Grazie alla sua ricostruzione, il 4 marzo 2004 la Corte di Cassazione riconosce come autore materiale dell’omicidio Giuseppe Quadrano, con una pena di 14 anni perché divenuto collaboratore di giustizia e condanna all’ergastolo Mario Santoro e Francesco Piacenti quali coautori. Nonostante le sue dichiarazioni siano state determinanti negli accertamenti giudiziari, Augusto Di Meo attende ancora il riconoscimento come testimone di giustizia, simbolo che sarebbe importante per dimostrare al territorio dell’agro aversano che denunciare non solo è un dovere, ma è anche imprescindibile per ottenere un cambiamento.

Il 21 marzo 1994, due giorni dopo l’omicidio, si celebrano i funerali a cui accorrono oltre 20 mila persone. «Fu una giornata emozionante, che infondeva speranza», ricorda Renato Natale, sindaco di Casal di Principe allora e anche oggi, «quel mare di gente, quelle lenzuola bianche appese ai balconi della città, diedero il segnale che forse qualcosa sarebbe cambiato. Non a caso l’allora vescovo di Acerra don Antonio Riboldi in quell’occasione dichiarò: “È morto un sacerdote, ma è nato un popolo”»

:: Istruzione operativa 1 ::
Condensa in un elenco puntato il paragrafo del testo di lettura che comincia con «Il 21 marzo 1994», conservandone i fatti principali.
:: Istruzione operativa 2 ::
Secondo il testo di lettura, quante persone partecipano ai funerali del 21 marzo 1994?

:: Dati forniti ::
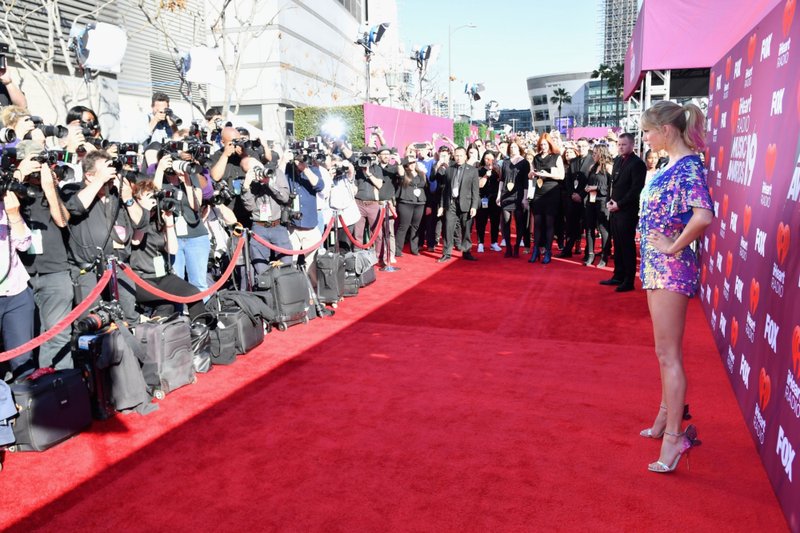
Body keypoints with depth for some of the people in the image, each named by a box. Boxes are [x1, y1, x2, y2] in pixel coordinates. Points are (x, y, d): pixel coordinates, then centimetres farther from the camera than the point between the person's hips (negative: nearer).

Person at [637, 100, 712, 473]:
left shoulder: (688, 166, -17)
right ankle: (667, 415, 35)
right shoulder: (672, 164, 10)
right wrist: (656, 245, 11)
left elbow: (703, 216, -33)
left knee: (668, 353, -6)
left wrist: (674, 246, -21)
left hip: (670, 267, -10)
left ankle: (674, 435, 2)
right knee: (665, 350, 20)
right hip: (656, 265, 10)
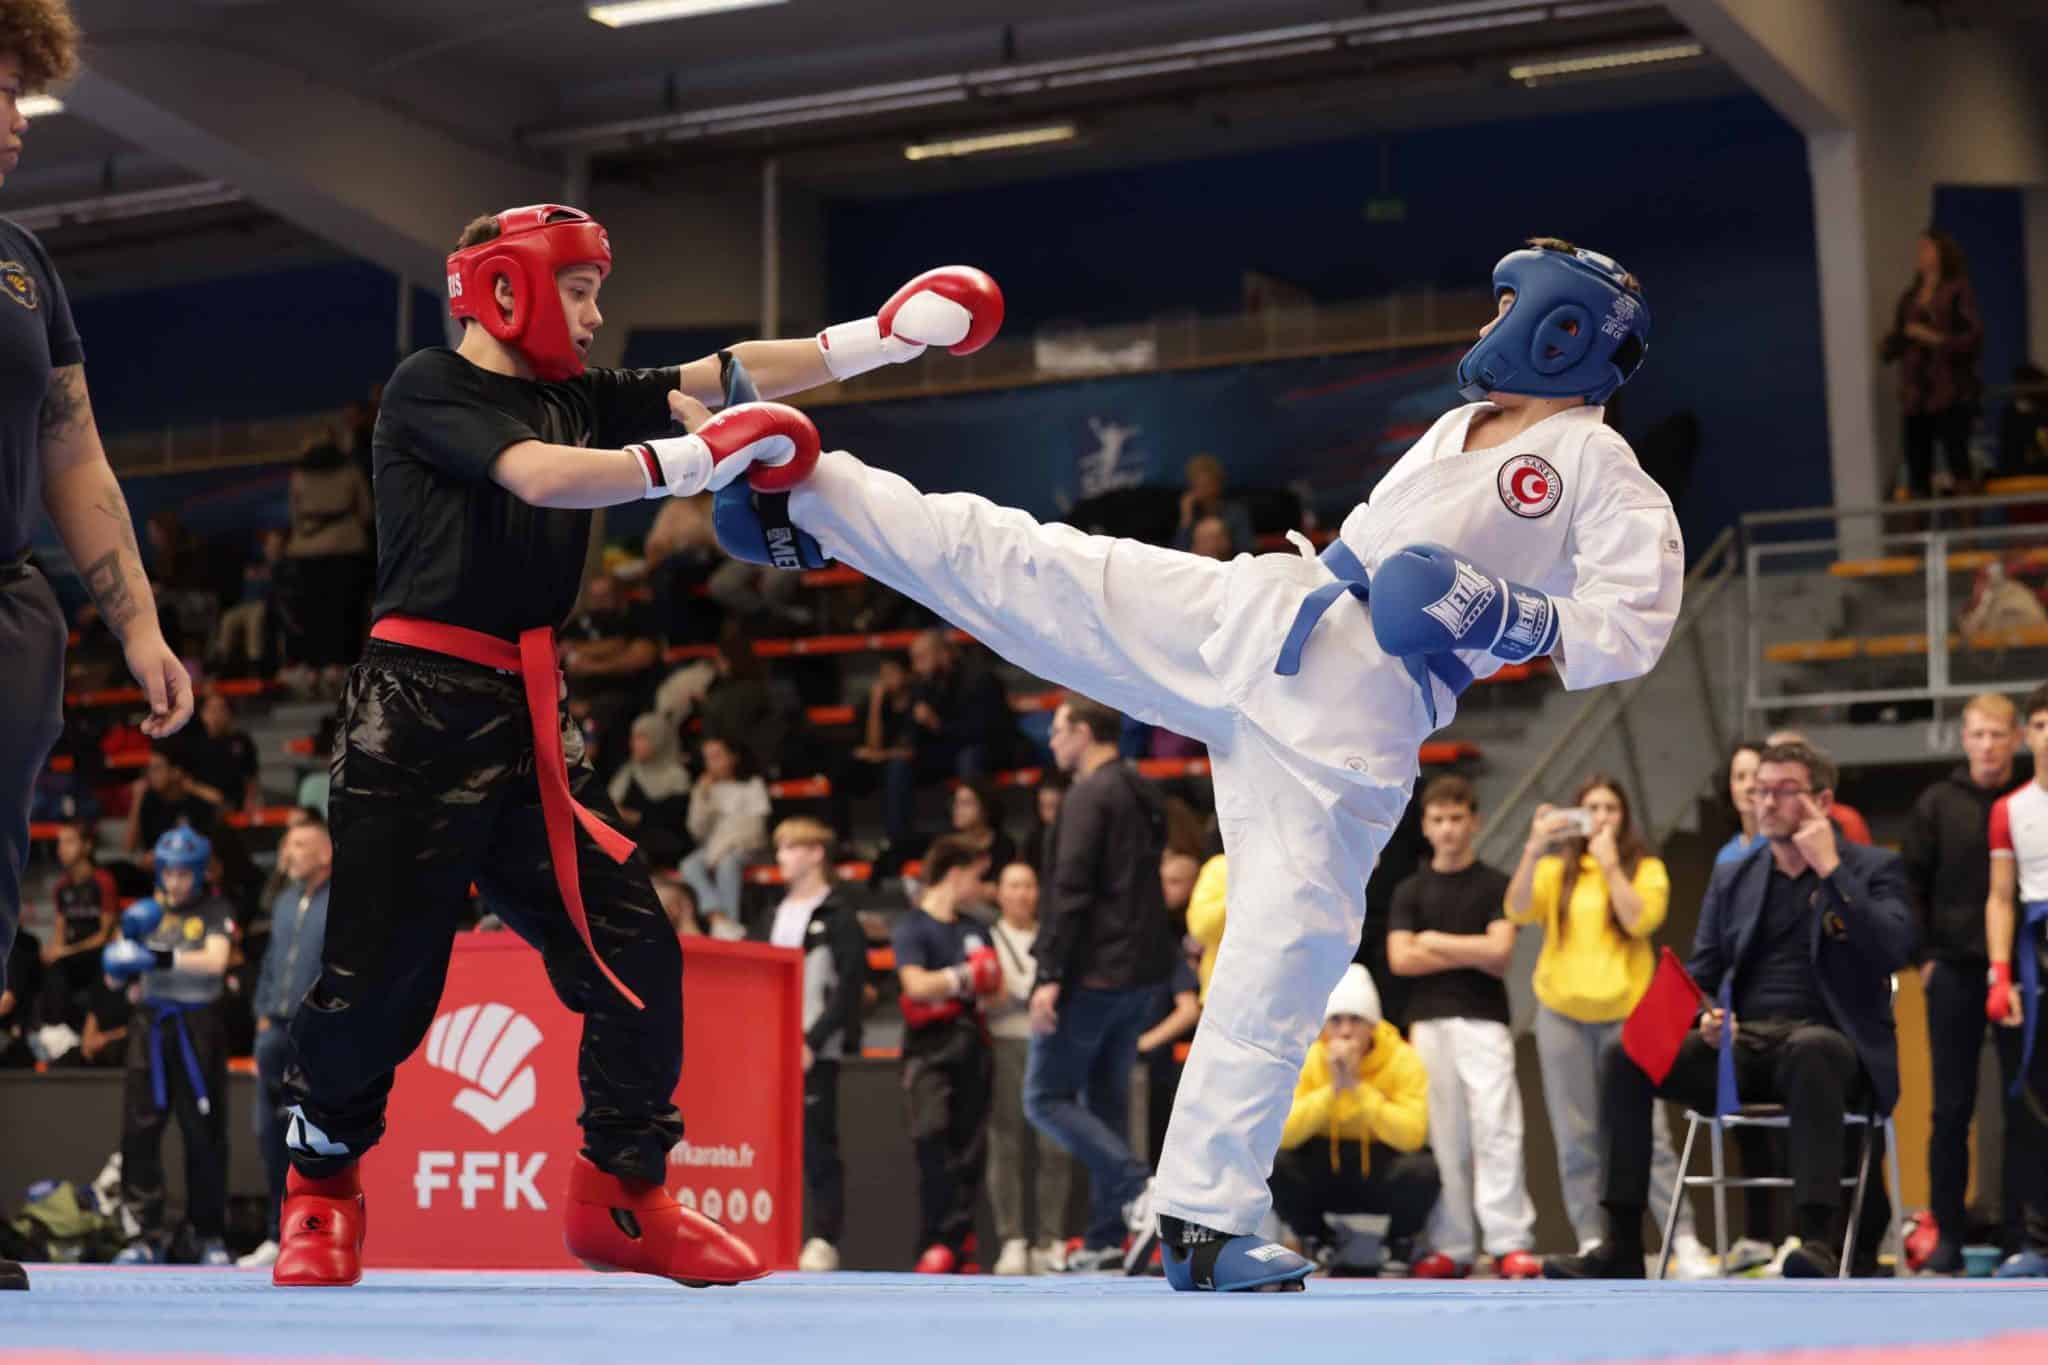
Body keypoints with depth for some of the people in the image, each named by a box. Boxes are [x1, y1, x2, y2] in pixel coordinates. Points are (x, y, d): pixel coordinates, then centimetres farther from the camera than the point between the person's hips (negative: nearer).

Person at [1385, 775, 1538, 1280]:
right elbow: (1400, 959, -1)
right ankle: (1450, 1245, 4)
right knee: (1441, 1137, 0)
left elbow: (1499, 951, -6)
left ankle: (1510, 1244, -10)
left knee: (1496, 1129, -9)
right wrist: (1472, 954, -4)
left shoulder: (1495, 886, 7)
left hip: (1483, 1021, -2)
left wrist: (1437, 942, -1)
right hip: (1428, 1024, 2)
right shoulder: (1410, 891, 12)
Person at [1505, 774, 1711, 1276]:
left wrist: (1610, 865, -13)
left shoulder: (1646, 869, 3)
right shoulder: (1556, 869, 7)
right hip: (1562, 1014, 2)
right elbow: (1519, 911, -8)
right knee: (1576, 1136, 2)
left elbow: (1640, 920, -13)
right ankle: (1590, 1243, 7)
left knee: (1645, 1133, -7)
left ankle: (1685, 1241, -7)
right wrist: (1534, 850, -16)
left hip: (1626, 1015, -2)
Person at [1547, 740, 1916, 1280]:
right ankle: (1621, 1246, -21)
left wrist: (1830, 870, -11)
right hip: (1738, 1045, 4)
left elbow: (1893, 950, -12)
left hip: (1824, 1040, -4)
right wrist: (1706, 1017, -6)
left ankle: (1818, 1242, -46)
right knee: (1625, 1056, -20)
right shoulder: (1731, 879, 19)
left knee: (1808, 1050, -41)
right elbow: (1699, 977, 17)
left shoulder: (1873, 869, 7)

:: Soluzione proposta 1 ::
- 21 marzo 1994, due giorni dopo l'omicidio: si celebrano i funerali, con oltre 20 mila persone presenti.
- Renato Natale, sindaco di Casal di Principe allora e oggi, ricorda una giornata emozionante, che infondeva speranza.
- Secondo Natale, la folla e le lenzuola bianche appese ai balconi segnalarono che forse qualcosa sarebbe cambiato.
- L'allora vescovo di Acerra, don Antonio Riboldi, dichiarò: "È morto un sacerdote, ma è nato un popolo".

:: Soluzione proposta 2 ::
Oltre 20 mila persone.